> [Task details] What is the number of lines in the following data that contain "接口进行保存"? Answer with the number alone.
####
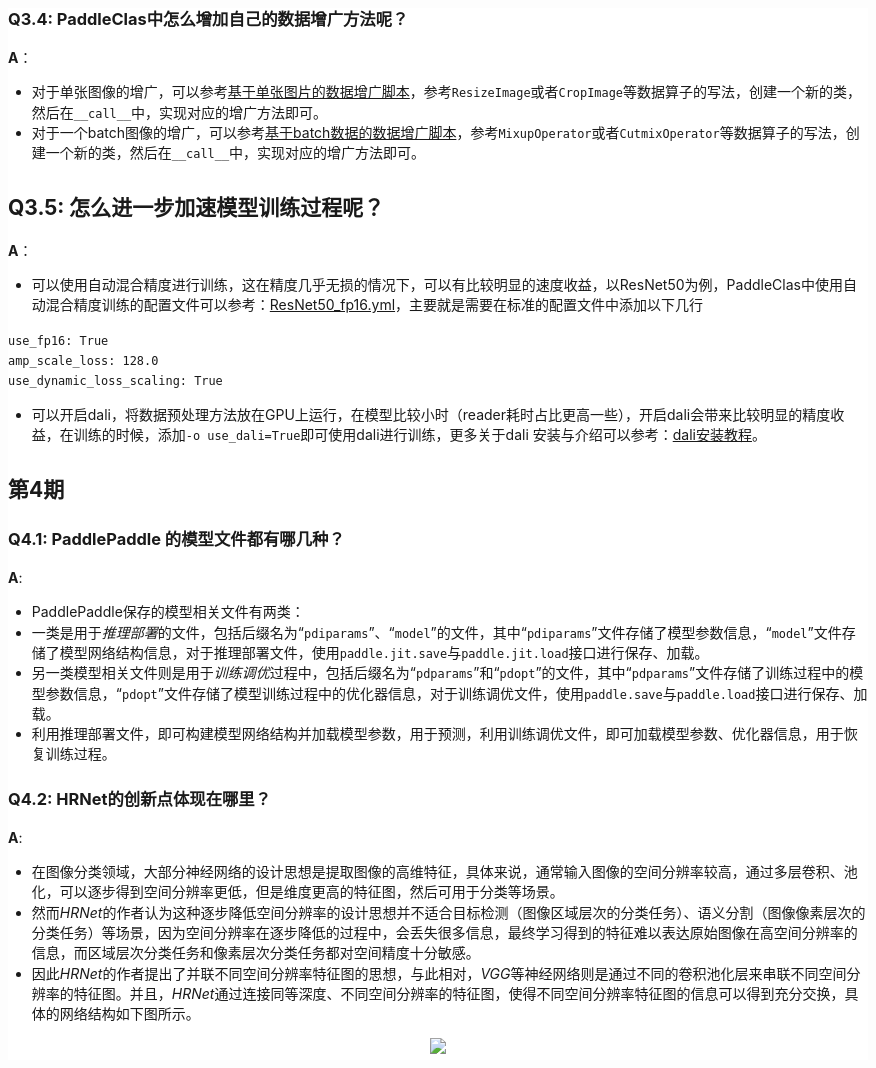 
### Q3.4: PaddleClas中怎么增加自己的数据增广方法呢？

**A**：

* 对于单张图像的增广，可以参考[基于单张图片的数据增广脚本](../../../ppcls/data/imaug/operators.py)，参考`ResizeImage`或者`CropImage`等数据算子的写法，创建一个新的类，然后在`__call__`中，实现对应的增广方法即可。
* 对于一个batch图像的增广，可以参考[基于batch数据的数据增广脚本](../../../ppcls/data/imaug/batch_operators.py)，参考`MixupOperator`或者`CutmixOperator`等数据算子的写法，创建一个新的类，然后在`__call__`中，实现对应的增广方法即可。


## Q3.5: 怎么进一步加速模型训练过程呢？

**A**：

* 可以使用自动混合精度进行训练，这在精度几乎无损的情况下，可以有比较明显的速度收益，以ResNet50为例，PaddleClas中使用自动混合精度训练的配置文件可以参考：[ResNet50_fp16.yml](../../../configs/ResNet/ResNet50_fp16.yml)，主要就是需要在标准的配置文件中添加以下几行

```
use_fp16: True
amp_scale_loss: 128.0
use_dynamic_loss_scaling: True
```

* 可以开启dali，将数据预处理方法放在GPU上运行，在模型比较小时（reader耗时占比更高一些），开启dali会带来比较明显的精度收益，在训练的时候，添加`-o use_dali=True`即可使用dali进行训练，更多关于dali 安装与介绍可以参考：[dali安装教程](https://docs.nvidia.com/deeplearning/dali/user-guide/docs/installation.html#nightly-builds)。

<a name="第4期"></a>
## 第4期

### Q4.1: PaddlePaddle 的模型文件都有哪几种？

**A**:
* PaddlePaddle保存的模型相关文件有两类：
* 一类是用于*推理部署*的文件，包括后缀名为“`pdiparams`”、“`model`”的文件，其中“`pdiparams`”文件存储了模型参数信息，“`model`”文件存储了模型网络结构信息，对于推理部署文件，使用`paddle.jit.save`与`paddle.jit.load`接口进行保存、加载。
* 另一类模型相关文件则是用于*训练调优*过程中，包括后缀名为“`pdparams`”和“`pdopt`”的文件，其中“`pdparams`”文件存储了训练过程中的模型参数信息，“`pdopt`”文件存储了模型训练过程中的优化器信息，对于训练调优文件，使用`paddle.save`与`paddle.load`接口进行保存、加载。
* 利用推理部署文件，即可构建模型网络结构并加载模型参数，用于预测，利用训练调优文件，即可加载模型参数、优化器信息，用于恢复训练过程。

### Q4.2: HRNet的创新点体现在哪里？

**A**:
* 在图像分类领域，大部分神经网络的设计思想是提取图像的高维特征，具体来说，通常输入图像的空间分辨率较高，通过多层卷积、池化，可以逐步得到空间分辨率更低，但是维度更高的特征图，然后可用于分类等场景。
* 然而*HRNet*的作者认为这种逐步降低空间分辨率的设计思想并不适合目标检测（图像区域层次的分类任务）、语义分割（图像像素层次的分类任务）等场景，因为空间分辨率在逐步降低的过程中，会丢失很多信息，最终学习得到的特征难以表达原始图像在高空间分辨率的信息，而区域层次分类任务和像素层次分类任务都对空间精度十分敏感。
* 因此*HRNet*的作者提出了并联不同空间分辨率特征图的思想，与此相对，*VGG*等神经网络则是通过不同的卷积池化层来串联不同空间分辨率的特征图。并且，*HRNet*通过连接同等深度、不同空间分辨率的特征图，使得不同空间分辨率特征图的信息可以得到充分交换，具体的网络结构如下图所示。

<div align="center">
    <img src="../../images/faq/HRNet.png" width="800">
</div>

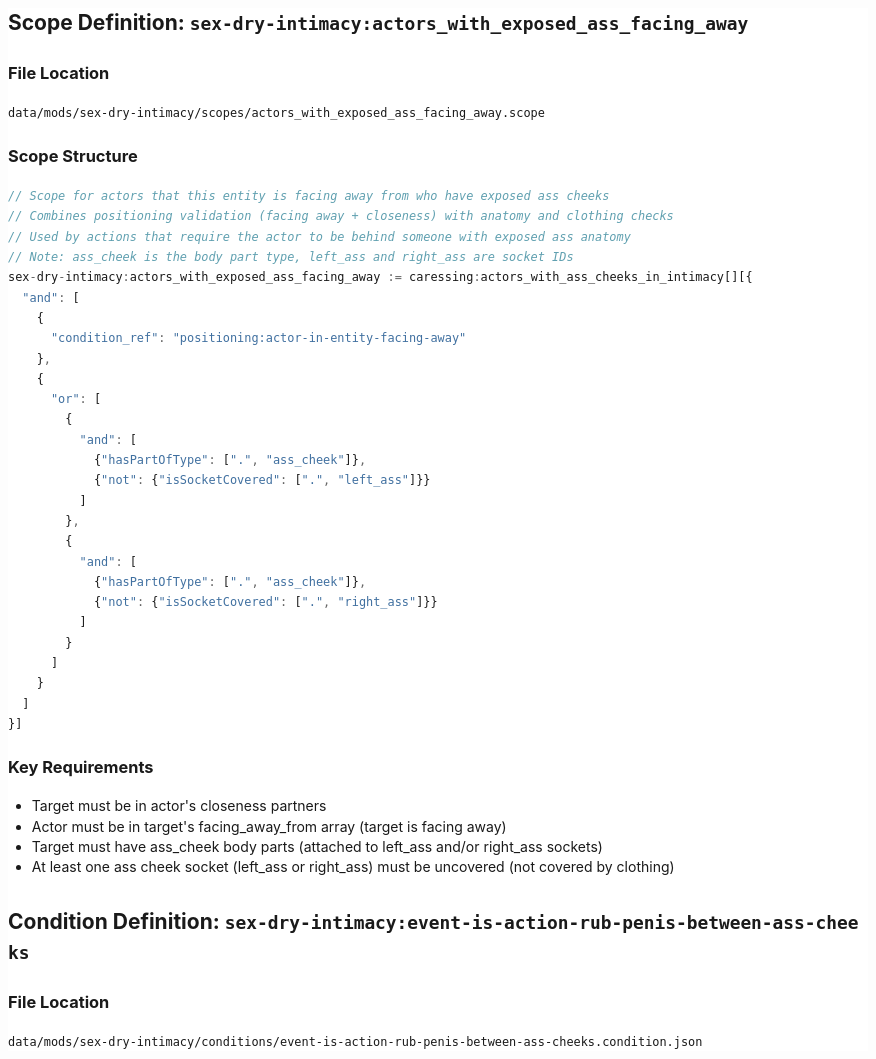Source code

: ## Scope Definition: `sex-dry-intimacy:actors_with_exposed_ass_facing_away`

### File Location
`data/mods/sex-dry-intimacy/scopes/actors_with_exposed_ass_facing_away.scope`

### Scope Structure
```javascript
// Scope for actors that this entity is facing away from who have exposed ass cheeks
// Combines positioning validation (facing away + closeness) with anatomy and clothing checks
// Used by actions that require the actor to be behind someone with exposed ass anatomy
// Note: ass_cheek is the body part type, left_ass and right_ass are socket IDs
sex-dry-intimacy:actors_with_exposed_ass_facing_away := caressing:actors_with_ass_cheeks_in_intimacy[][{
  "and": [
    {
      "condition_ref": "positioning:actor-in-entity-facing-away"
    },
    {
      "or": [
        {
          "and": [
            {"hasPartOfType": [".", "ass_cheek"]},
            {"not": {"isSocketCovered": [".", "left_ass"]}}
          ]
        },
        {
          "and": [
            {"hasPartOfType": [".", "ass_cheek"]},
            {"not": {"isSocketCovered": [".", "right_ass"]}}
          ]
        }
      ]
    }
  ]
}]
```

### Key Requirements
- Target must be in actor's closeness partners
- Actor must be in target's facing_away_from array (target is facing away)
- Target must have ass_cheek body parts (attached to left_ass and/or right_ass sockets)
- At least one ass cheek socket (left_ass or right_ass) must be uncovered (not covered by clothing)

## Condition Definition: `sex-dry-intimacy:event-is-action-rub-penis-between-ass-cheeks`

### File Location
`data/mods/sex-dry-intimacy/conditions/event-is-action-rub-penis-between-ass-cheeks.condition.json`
####
> [Exercise result] 2